• Prompt: Extract every line of the material that holds the string "pixels".

======== Dataset entries ========

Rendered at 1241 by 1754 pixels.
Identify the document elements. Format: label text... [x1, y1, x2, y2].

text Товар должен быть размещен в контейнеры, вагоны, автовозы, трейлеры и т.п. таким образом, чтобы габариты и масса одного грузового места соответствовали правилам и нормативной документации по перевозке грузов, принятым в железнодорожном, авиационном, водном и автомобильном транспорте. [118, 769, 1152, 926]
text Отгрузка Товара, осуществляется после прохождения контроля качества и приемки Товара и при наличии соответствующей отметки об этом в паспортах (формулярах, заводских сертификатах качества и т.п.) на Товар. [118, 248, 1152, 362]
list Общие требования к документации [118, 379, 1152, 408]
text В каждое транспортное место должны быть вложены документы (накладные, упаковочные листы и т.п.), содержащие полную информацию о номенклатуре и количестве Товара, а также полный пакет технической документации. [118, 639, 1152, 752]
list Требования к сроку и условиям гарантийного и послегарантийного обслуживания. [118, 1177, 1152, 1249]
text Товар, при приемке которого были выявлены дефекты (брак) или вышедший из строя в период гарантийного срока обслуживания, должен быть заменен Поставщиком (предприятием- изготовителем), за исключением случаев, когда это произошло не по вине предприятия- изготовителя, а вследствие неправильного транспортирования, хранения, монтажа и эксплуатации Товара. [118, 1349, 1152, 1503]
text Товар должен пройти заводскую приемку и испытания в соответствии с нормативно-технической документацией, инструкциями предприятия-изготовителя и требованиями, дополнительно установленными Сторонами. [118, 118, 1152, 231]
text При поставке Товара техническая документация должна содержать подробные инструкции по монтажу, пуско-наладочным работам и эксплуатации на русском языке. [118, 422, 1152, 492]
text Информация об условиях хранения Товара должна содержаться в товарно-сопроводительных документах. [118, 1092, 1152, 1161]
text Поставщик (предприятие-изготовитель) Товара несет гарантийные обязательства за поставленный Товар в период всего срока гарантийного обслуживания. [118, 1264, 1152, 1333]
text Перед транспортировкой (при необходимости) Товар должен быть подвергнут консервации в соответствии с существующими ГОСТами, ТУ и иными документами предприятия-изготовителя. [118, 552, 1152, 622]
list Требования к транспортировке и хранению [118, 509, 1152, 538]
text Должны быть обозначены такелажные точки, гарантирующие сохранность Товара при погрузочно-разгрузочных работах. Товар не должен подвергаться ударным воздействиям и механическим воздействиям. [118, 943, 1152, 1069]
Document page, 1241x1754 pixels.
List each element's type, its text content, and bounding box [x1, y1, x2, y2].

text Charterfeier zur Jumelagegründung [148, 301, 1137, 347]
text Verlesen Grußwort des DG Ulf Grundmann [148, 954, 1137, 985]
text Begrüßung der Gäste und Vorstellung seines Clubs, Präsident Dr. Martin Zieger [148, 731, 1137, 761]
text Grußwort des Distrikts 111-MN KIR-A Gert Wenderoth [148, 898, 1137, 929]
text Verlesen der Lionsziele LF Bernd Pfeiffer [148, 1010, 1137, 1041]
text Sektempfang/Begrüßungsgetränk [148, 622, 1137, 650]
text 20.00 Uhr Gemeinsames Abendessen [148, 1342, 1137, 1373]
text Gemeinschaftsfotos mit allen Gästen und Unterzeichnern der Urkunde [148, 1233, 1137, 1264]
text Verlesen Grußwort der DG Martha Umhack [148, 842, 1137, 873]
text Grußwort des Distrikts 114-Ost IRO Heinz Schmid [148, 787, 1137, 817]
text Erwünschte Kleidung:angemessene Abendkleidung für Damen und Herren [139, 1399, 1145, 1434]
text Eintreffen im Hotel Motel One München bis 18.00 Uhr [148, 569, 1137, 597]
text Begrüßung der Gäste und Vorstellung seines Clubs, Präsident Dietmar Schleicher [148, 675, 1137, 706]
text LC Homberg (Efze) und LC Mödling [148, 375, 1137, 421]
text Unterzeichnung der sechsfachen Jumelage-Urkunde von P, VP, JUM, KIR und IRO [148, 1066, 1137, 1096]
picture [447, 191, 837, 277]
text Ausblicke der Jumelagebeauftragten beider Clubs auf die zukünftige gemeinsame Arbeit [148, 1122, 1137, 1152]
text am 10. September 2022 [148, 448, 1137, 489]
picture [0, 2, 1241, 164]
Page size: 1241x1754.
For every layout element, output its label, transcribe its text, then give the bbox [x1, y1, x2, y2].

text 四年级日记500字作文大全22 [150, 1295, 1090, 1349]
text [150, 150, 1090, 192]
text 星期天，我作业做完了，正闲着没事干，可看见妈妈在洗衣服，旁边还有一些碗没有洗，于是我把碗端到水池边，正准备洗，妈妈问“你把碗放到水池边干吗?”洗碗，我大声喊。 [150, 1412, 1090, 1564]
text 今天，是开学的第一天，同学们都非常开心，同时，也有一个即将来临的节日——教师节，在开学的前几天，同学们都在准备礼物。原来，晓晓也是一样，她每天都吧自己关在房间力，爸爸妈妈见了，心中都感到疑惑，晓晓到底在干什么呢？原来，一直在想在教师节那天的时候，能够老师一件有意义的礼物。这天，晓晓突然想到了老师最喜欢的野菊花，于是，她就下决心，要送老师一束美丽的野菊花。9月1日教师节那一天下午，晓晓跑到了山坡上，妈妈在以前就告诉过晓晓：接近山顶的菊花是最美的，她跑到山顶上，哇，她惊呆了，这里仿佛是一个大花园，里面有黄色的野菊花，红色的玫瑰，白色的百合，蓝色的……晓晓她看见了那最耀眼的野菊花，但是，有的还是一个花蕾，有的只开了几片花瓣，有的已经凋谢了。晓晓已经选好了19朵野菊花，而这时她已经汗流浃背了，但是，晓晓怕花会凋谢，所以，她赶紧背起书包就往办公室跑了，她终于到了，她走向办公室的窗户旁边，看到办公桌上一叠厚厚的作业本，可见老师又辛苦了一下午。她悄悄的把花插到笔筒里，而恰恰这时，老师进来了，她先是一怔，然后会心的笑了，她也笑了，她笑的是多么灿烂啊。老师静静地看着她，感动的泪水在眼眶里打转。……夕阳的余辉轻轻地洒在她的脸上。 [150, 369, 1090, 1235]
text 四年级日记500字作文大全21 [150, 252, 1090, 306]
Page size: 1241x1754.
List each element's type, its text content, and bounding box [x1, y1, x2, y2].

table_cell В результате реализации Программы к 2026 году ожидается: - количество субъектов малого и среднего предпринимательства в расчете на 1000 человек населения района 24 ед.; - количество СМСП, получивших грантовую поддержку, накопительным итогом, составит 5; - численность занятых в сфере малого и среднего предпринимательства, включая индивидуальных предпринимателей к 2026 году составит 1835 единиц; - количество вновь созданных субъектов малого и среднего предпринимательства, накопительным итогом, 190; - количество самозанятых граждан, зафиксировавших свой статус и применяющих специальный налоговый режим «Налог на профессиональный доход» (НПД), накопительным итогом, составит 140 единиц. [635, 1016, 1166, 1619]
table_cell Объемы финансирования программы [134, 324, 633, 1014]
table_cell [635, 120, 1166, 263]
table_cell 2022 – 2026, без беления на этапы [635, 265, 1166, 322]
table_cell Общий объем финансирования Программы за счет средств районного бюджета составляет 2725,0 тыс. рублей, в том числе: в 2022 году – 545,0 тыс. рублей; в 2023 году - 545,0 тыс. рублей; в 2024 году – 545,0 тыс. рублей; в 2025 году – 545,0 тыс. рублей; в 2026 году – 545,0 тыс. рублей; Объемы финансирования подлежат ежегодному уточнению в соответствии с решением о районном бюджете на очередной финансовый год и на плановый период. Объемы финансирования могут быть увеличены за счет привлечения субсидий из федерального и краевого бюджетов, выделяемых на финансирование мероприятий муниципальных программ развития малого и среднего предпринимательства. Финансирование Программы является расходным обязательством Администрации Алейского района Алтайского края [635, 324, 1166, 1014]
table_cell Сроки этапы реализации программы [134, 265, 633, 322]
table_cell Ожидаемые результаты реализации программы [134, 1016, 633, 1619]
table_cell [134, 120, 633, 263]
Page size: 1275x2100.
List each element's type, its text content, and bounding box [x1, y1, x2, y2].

========

• Output of the task:
Rendered at 1241 by 1754 pixels.
Document page, 1241x1754 pixels.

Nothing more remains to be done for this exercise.